As @AndyDalton and @muru pointed out(thank you!), SysVinit and Systemd work differently.
In systemd daemon processes are spawned only by the init process. cli-tools to control daemons(like systemctl) send commands to the init process via IPC and the init process does the job. They use sd-bus, their own implementation of D-bus. And probably can fall back to using sockets if D-bus System Message Bus doesn't work properly, but this requires root privileges. (I'm not sure if it really can fall back. It's my guess based on the description of this case and this discussion)
In the case of SysVinit, sending signals to daemons and spawning daemon processes are the job of daemon-specific bash-scripts. The init process runs this scripts on boot. But if you want to start a daemon manually via cli you run this scripts yourself. Then the daemon becomes a child of your bash process and has a controlling terminal. For more details look at sysvinit daemon scripts examples on the internert and the "service" cli-tool. "service" is just a bash script. It can be found inside debian package "sysvinit-utils". It seems the init process keeps track of running daemons only using PID-files.

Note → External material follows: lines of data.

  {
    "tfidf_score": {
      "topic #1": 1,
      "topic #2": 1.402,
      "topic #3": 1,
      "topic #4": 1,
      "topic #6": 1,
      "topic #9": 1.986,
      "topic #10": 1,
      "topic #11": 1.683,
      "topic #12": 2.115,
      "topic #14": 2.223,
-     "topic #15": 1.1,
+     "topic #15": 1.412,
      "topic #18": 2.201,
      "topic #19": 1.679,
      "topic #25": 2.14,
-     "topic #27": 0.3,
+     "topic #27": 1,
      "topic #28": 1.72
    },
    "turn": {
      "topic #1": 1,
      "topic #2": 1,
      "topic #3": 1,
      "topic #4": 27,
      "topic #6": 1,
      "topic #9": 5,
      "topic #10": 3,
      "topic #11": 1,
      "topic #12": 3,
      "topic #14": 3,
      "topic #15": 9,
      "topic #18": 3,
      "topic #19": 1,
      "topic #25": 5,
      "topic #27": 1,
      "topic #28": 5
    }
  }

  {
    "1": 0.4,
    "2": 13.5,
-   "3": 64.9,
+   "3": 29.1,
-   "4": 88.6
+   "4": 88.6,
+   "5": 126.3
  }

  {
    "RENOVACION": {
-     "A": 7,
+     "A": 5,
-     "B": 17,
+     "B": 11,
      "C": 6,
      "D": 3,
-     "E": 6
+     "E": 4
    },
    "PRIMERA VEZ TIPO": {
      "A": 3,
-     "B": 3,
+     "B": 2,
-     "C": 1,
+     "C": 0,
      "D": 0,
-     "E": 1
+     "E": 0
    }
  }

That's why SysVinit daemons need to deatach themselves from controlling terminal. And New-Style daemons (systemd, upstart, etc.) don't need it. This also explains this part from manual:
- As new-style daemons are invoked without a controlling TTY
(but as their own session leaders) care should be taken to
always specify
O_NOCTTY
on open()
calls that possibly
reference a TTY device node, so that no controlling TTY is
accidentally acquired.
Conclusion:
Systemd supports SysVinit-style double-forking daemons(type=forking), but this is not the recomended way to write daemons. Double forking is not needed.

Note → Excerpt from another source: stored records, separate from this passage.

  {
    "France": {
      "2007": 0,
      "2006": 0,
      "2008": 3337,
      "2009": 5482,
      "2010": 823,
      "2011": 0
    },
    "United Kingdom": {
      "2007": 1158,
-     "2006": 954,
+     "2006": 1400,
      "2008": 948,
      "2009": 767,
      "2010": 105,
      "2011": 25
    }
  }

It seems systemd does setsid() for you:
Note that new-style init systems guarantee execution of daemon
processes in a clean process context: it is guaranteed that the
environment block is sanitized, that the signal handlers and mask
is reset and that no left-over file descriptors are passed.
Daemons will be executed in their own session, with standard
input connected to /dev/null and standard output/error connected
to the systemd-journald.service(8) logging service, unless
otherwise configured. The umask is reset
This is another reason why daemons don't need to detach themselves from controlling terminal. They are already in a new session.
daemon process is the leader of its session. So daemon should be careful with opening control terminals to not acqure controlling terminal. But do this accidently is a little bit harder on modern OS And acquiring controlling terminal probably not that big problem if SIGHOP is only a request to reload configuration.
I'm not sure but it seems systemd uses control groups to track and kill child processes of daemon Why it need setsid then? My be this is instead sessions now or control groups need separated sessions -- I don't know. May be sessions were never used for this. But now it uses control groups.
UPD:
- @Uncle Billy mentioned other signals that can be sent to a process via terminal. I did a little research. SIGINT, SIGQUIT and SIGSTP are sent by tty line discipline. These signals are sent if the flag ISIG in c_lflag in termios is set. Line discipline sends the signal to foreground process group. Not to the shell. Shell reports the pid of foreground process group to line discipline in advance. I couldn't find default value for ISIG. But most likely if foreground process group is not set manually(i.e. our process is not a job aware shell), a process won't get these signals.
Probably this also have nothing to do with whether the terminal is controlling or not. This is more about job control. But I could be wrong.
I wonder job-unaware shells (like Bourne shell) deal with SIGINT. the command "trap" indicates that they have a different mechanism for this.
systemd
can manage a daemon, there's nothing that says it must manage all daemons.